Myth #4: "Light" or "extra-light" olive oil is lower in calories than other olive oils.

A misleading marketing term. "Light" or "extra-light" is more accurately in reference to the taste of the oil, which after going through various processes including deodorization, is flavorless and odorless, rather than the caloric or fat content of the oil. "Light" and "extra-light" oils, like just about any other cooking oil, contain 120 calories and 14 grams of fat per tablespoon.

Myth #5: Pure olive oil is better than extra-virgin olive oil.

It may sound better, but the reverse is actually true.

Pure olive oil is mostly refined olive oil with a little extra-virgin olive oil added back in for smell and taste. A refined olive oil is made from olive oil that does not meet international standards for consumption and would otherwise be put to other (non-food-related) uses. It undergoes various processes to help remove any off-putting odors or flavors and, as a result, loses free fatty acids and what is called the "unsaponifiable fraction" — the portion of olive oil that contains antioxidants. (The term comes from the fact that it cannot be turned into soap.)

Extra-virgin olive oil, on the other hand, is the highest grade of olive oil and what can be thought of as the "purest" form, with various antioxidants and phenols that confer numerous health benefits.

It sounds like there isn't much of a reason to ever buy pure olive oil, but that's not quite true. Removing the "unsaponifiable fraction" raises the smoke point and allows you to use high-temperature cooking methods, like frying, safely (as mentioned before). And, the fatty acid profile of the olive oil remains intact — high in monounsaturated fats (typically about 70 percent of the total fat content) which help raise levels of HDL (the "good" cholesterol) and low in saturated fats. Refined olive oil also goes by the name "light," "extra-light," and just "olive oil."

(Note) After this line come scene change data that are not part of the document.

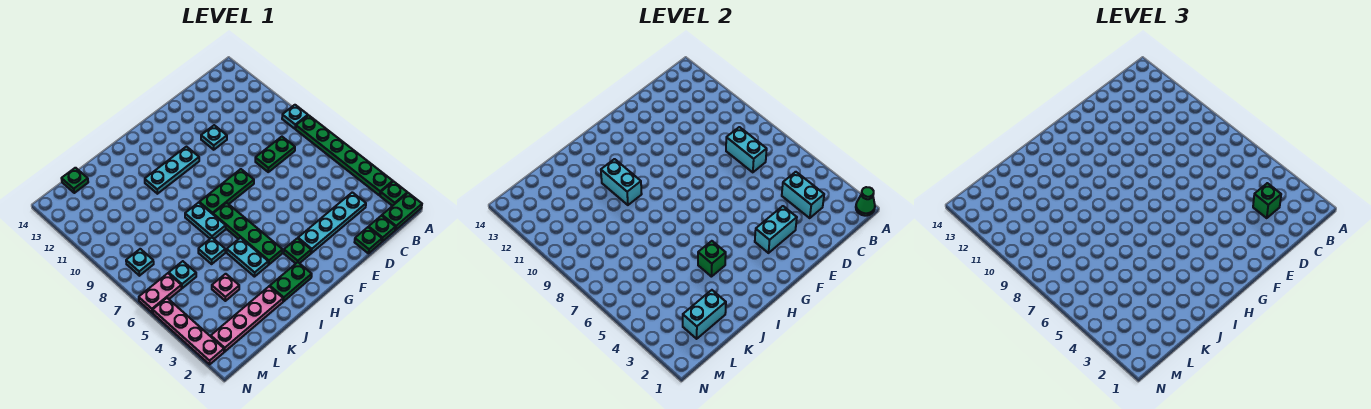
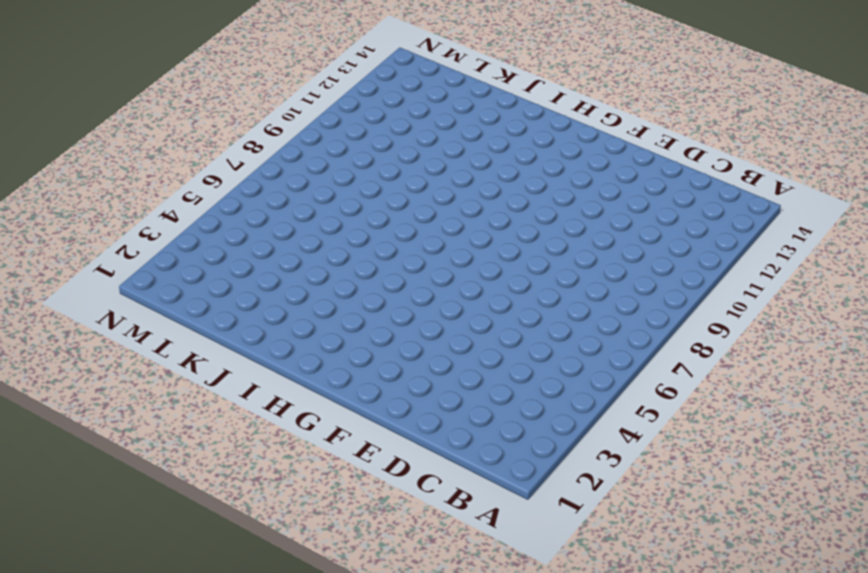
none -> green plate A1:B1 level 1
none -> green plate A2 level 1
none -> green plate A3:A8 level 1
none -> cyan plate A9 level 1

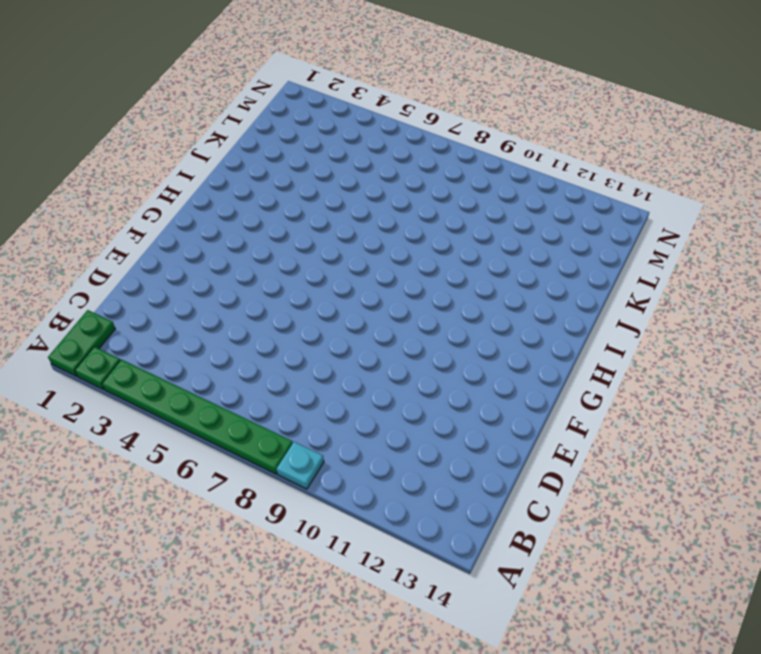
none -> green plate C1 level 1
none -> cyan plate C3:F3 level 1
none -> green plate C8:D8 level 1
none -> green plate D1 level 1

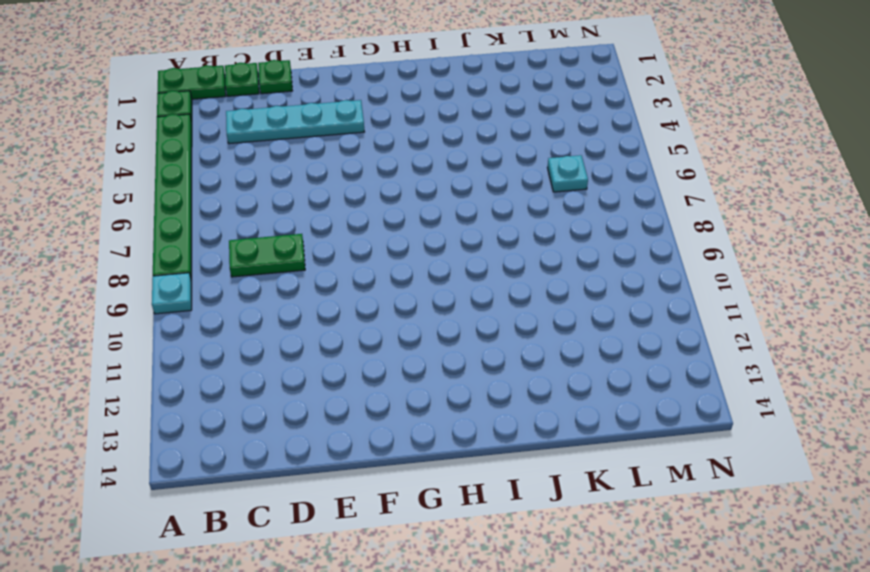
none -> cyan plate E11 level 1
none -> green plate F8:H8 level 1
none -> green plate G3 level 1
none -> cyan plate G11:I11 level 1

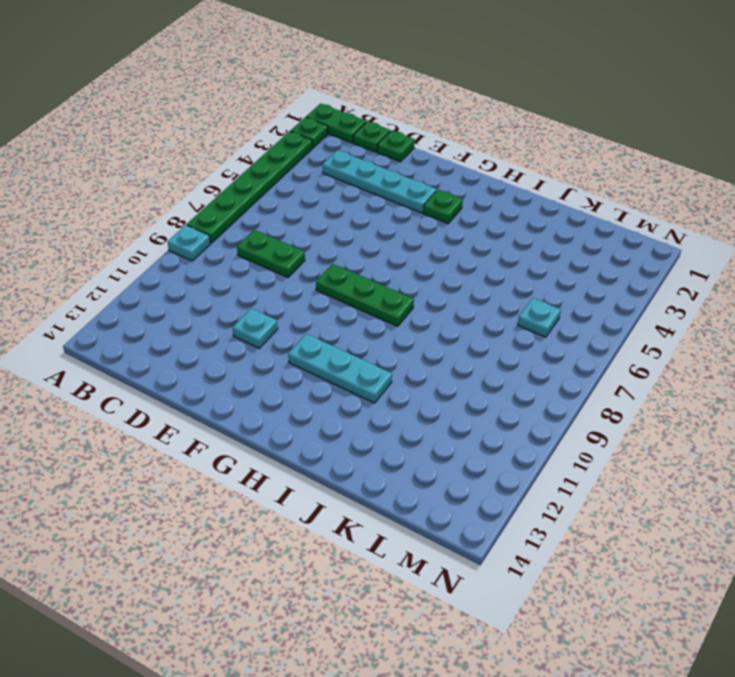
none -> green plate H2:I2 level 1
none -> green plate H4:H7 level 1
none -> cyan plate I4:I5 level 1
none -> cyan plate I7:I8 level 1

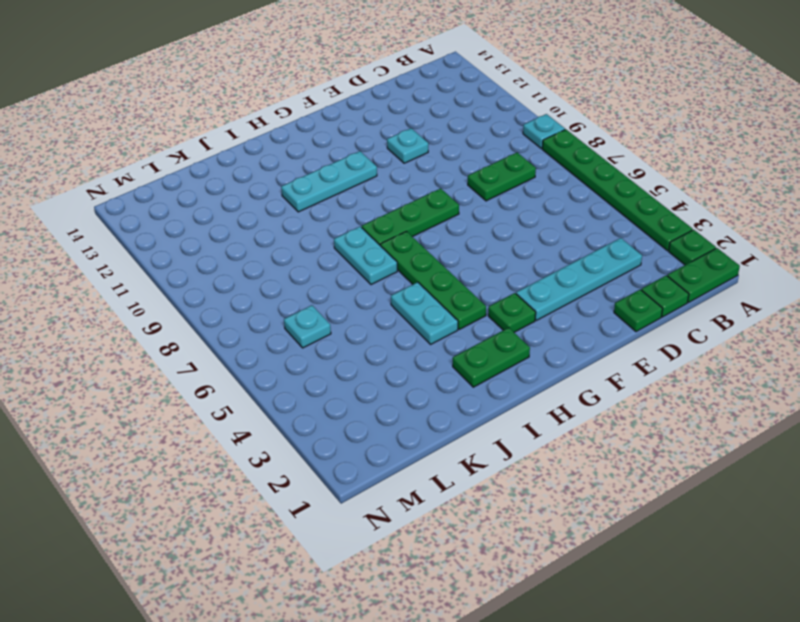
none -> pink plate J2:M2 level 1
none -> cyan plate J6 level 1
none -> pink plate K4 level 1
none -> green plate L14 level 1

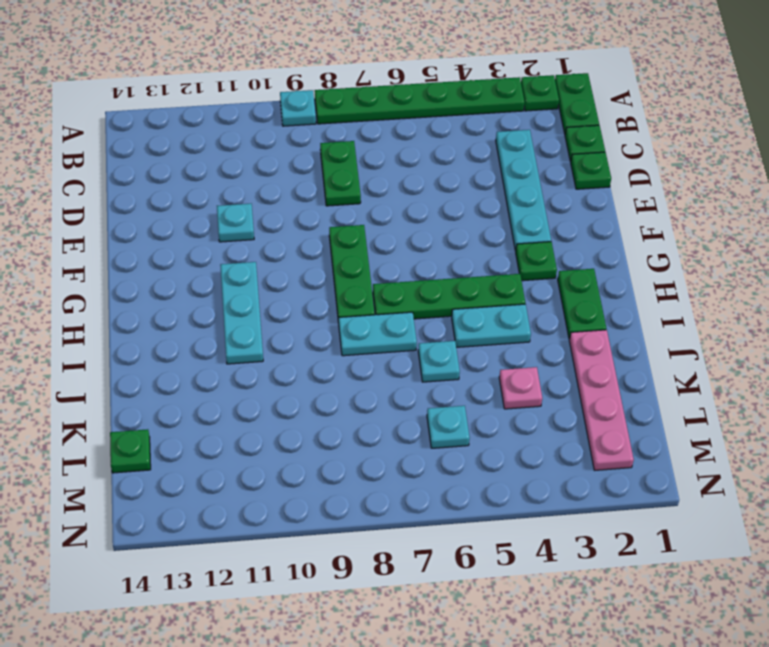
none -> pink plate M6:N6 level 1
none -> cyan plate M8 level 1
none -> pink plate N2:N5 level 1
none -> green cone A1 level 2

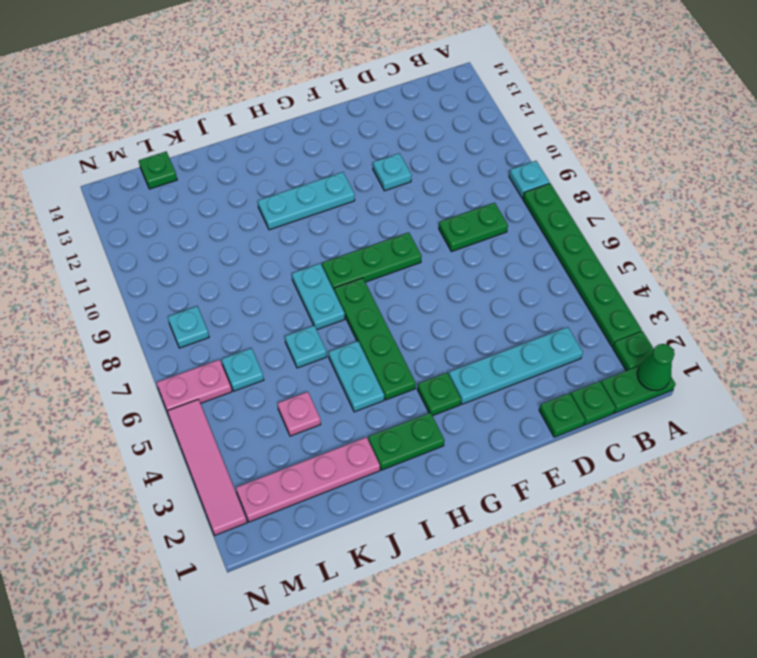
pink tile N2:N5 level 1 -> pink plate N2:N5 level 1
none -> cyan brick C3:C4 level 2
none -> cyan brick C7:C8 level 2
none -> cyan brick E3:F3 level 2
none -> green brick I4 level 2

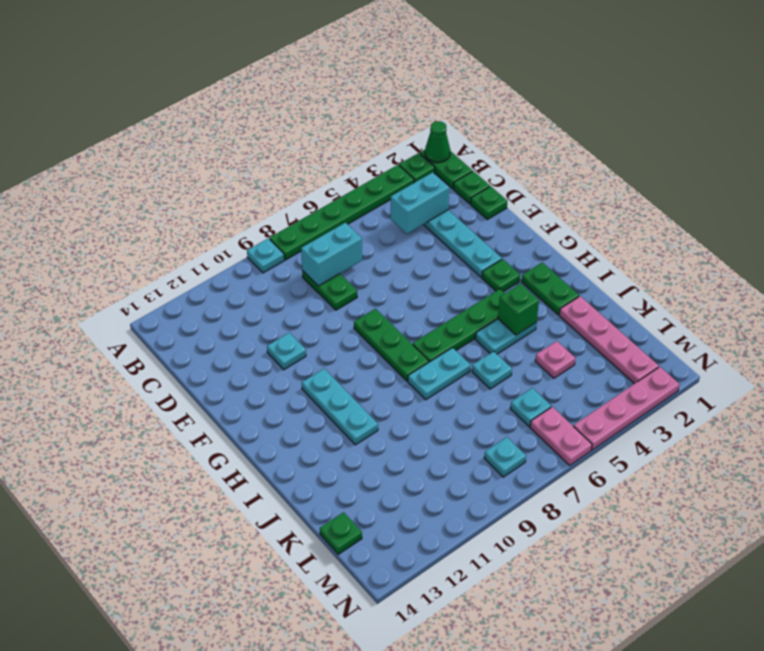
none -> cyan brick E3:F3 level 2
none -> cyan brick I10:I11 level 2
none -> cyan brick K2:L2 level 2
none -> green brick C3 level 3

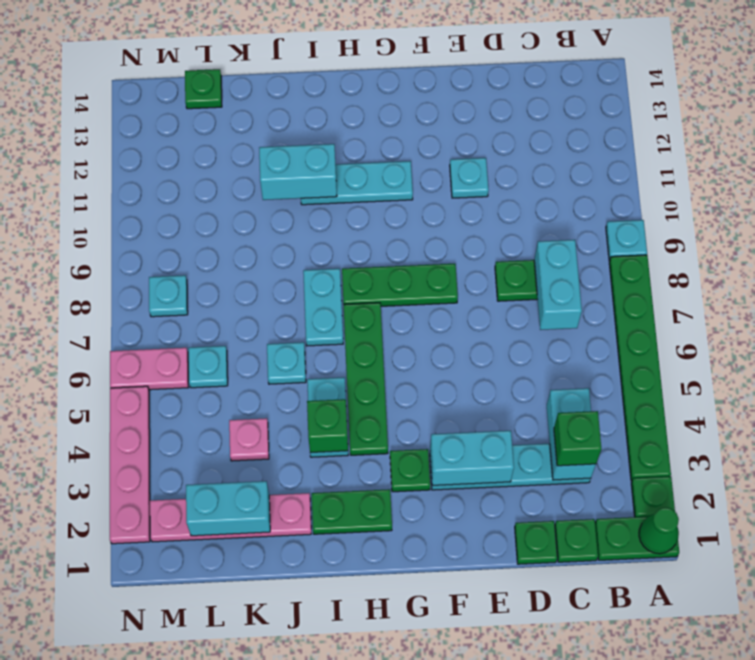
cyan brick I11:J11 level 2 -> cyan brick I10:I11 level 2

Myth #6: An award-winning oil is a sure bet.

If the bottle has a bunch of neat stickers plastered to it from competitions around the world, surely it must be a good olive oil. Right? Wrong. An oil from an award-winning producer is not necessarily an award-winning oil. In other words, the oil that's in the bottle is not necessarily the oil that won the award. The only major competition awarding medals where you can be sure you are getting what is advertised is an oil that places in the top three at Mario Solinas, a prestigious competition held in Spain and organized by the International Olive Council, an organization which creates voluntary standards for olive oil grading. To market an oil as a Mario Solinas oil, producers are only allowed to bottle their submissions to the competition — which come in a sealed tank.

To be sure, these oils are very expensive and probably are not easily found, so the main lesson here is: Don't let the stickers fool you because they might not mean much.

Myth #7: A green olive oil is bad olive oil.

Unless it's infused with something, many consumers probably aren't accustomed to seeing oil come in different colors. So when encountering a green-tinted olive oil for the first time, it's only natural to think something is wrong. But olive oil isn't just an oil — it's a juice, and if you think of it as a juice, a green coloration isn't so unusual.

According to Simon Field, instructor for Savantes, an olive oil certification program for producers, the color of an extra-virgin olive oil will vary according to the harvest date and type of olive used to make the oil. Green oils high in antioxidants like chlorophyll (the source of the green color) are often more robust in flavor, with pronounced pepperiness and bitterness (though not always the case). In addition, as an olive oil ages and certain compounds oxidize, the color will change over time.